Here here! What I find interesting is that we're approaching melee surfing from the opposite directions. I'm starting with a new method system for deciding how/where to move, whereas you're starting with melee wave tracking. It will be interesting to see how our two melee surfing beasts will eventually fare against eachother in combat! I don't plan to release the code until about the same time for the same reason. Also, two bots kicking Shadow off of it's melee throne might result in interesting counters from ABC... --Rednaxela 20:10, 19 February 2009 (UTC)
Ah... I want it because I had problem to create a new thing from scatch! I must have some (or only a little) scaffold to work around. I've ton of ideas about this and want to implemenmts it, but I can't due my currently problem of myself! Please, give me your implementation (the Skilgannon's one). I've no problem reading other people code, no matter how ugly they are. (I almost understand Shadow from its decompiled class now) But if you not want to share it, I must get rid of my problem right away :) Maybe I'll start work on Komarious's instead. I've ideas on both wave tracking and moving now (on my talk page and Rednaxela's talk page). Let see who'll be the first to release it! Maybe 3 bots kicking Shadow throne. If we successfully kick Shadow might result in Deja Vu like in 2003 when SandboxDT successful beaten by Shadow. I'll have school holiday in 2 weeks, I'll spent a month on this melee surfing (plus BlackHole rewrite) » Nat | Talk »
Member of all clubs/parties of Robocode Community
Congratulations! As fas as I know, you have been in all clubs/parties that exist in the Robocode community. That includes:
- The 2000 Club
- The 2000 Club/Mini
- The 2000 Club/Micro
- The 2100 Club
- The 2100 Club/Mini
- Top Ten DC Party
- The Kings Club (even that isn't updated for you yet)
Have I missed any clubs/parties? » Nat | Talk » 14:09, 1 May 2009 (UTC)
Well, my adventures into nanobots haven't been particularly successful. I find I don't have enough room to try anything new, and end up retrying old and tested formulas, in fact last time I tried I ended up with something pretty much exactly the same as WeekendObsession. And I haven't released a Melee Bot yet. I've got big hopes for my Melee Surfing, but it's gotten so complicated just keeping track of enemy waves that I'm not sure it will run fast enough to really be viable. But I think you covered all the clubs I've been in, yes =) --Skilgannon 14:21, 1 May 2009 (UTC)
But there're no melee clubs out there! I've recently work with melee surfing but I don't think it is really effective since you can't detect everything that go over the battle. The better solution I've found is to make it a plug-in for Minimum Risk Movement (as I'm creating in TheRiver) » Nat | Talk » 14:31, 1 May 2009 (UTC)

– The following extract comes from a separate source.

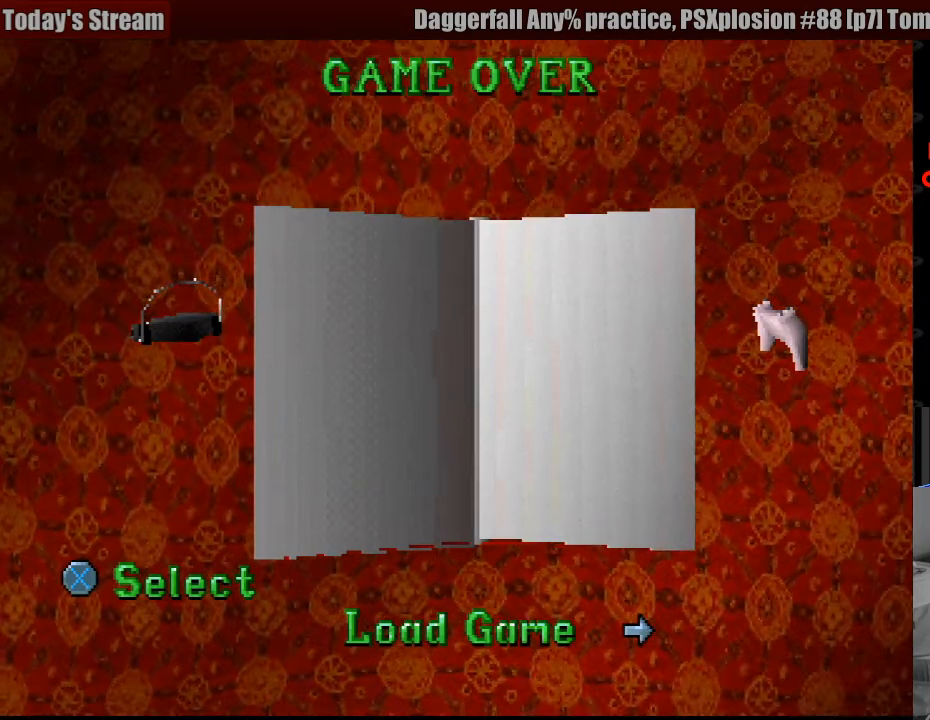
{"buttons": [], "events": []}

On the topic, you're the first person since Jamougha (in March 2004) to simultaneously hold the top spots in MegaBot, MiniBot, and MicroBot 1v1. Congrats dude! =) --Voidious 19:06, 1 May 2009 (UTC)
Thanks =D Now, I should probably take time to go do some varsity work... affine approximations and Green's/Stoke's Theorems... bleh. I think there's a good chance I'll be working on CunobelinDC some more in the near future... ;-) --Skilgannon 15:08, 2 May 2009 (UTC)
For some reason, your Toorkild revert isn't appearing in the rumble. --Miked0801 17:52, 30 January 2010 (UTC)
- jk.micro.Toorkild 0.2.4 (the reverted to version) is showing fine here. Except.... for some reason only it's mega-battles from before the revert survived... Something is slightly odd on the rumble server --Rednaxela 18:09, 30 January 2010 (UTC)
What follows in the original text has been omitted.